In the shadowed annals of Morrigan Deep, where eternal dusk cloaks the machinations of gods and monsters, the notion of choice unfurls like a serpent’s tongue: flickering, deceptive, ever poised to strike. The Immortalis, those fractured sovereigns born of Primus’s dark design, embody this paradox with exquisite cruelty. They offer the illusion of agency to the thesapiens and vampires who teem beneath their gaze, yet every path loops inexorably back to subjugation, etched indelibly in the Rationum’s unyielding ledger. Authority here is not a blunt hammer but a lattice of contracts, rituals, and appetites, so finely wrought that freedom appears not as absence of chains, but as the freedom to choose one’s noose.
Consider the tribute system, that grim arithmetic of flesh and blood. Thesapiens, bred like livestock in the villages west of Varjoleto, are granted the pretence of election: select your daughters for the pyres of Theaten or the cells of Corax. Refuse, and the Pauci Electi raise armies, only to see them shattered at the War Before the Dusk. The ledger records not rebellion, but delinquency, and Irkalla’s mirrors reflect the inevitable harvest. Choice? A ballot cast between slaughter today or tomorrow, with the Immortalis ever watching through the Ad Sex Speculum, their six unblinking eyes ensuring no vote strays from the script.
Nicolas DeSilva, that jester-king of Togaduine, perfects this art in his labyrinthine asylum. Patients arrive sane, depart as echoes of themselves, declared mad by his capricious decree. Straps and scalpels await in crypt-cells, where beds supplant coffins for nocturnal diversions. Escape? A farce scripted by Nicolas himself, doors unlocked to kindle hope before the hall of mirrors devours it.
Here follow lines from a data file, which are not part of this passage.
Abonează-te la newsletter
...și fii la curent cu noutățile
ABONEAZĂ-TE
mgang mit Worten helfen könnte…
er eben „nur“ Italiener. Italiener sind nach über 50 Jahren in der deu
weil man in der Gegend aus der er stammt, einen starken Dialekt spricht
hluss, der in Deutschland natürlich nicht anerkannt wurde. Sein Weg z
Lucia, the second Immoless, flees only to be recaptured, her mediumship drowned in clockwork cacophony and violin shrieks. The Long-Faced Demon emerges, skull elongating in lustful hunger, and the rabbit runs until the hunter’s sneer claims her. Here, choice is the interval between illusion and annihilation, a courtesy extended before the whip cracks.
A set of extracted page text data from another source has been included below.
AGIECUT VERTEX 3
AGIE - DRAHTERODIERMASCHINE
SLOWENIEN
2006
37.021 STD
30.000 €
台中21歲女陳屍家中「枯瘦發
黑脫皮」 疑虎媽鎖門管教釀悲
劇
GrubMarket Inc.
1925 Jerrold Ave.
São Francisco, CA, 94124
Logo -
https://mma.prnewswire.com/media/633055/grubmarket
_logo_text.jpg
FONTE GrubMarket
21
Even the Immoless, those desperate bids for thesapien redress, bend to the structure. Bred from demoness and priest every century, they challenge the Immortalis with magick gifts honed in Electi isolation. Yet Stacia seduces and fails, Lucia raises ghosts that are not there, and Allyra, the bastard anomaly, boils vampires for truths the ledger already knows. The Electi, those hollow Pauci in their rotting Solis, dispatch them knowing the outcome: tribute for Theaten’s dungeon or Nicolas’s feast. The Ad Sex Speculum gleams in the Anubium, Irkalla’s watchful gaze ensuring the ritual’s futility. Choice for the Immoless? A pilgrimage to predetermined graves, their blood the ink that reaffirms the hierarchy.
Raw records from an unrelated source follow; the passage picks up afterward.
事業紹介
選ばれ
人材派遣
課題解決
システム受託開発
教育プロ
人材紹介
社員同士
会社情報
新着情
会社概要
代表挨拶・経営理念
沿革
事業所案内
Primus, the Darkness who birthed this order, foresaw the imbalance and split his heirs: Theaten’s Vero refinement against Kane’s primal fury, Nicolas’s fractured multiplicity a bulwark against Lilith’s cult. The Vero and Evro, true self and primal carrier, merge only by sufferance, their accord a fragile truce against internal war. Yet even this duality serves authority, the ledger classifying Immortalis as neither thesapien nor vampire, but sovereign anomaly. Contracts sealed in Irkalla bind souls eternally, Behmor’s mirrors enforcing the vigilance. Lilith’s fall, stripped of sovereignty and consigned to the void, underscores the point: ambition masquerades as choice, but the Rationum’s quill writes the end.
In Morrigan Deep, choice is the grand jest, a carnival barker’s promise of prizes that dissolve into smoke. The Immortalis proffer paths, but all converge upon their thrones, the illusion sustained by whips, whispers, and the relentless tick of unmerciful clocks. To select is to submit, and in that submission, the structured authority endures, dark and unyielding as the dusk itself.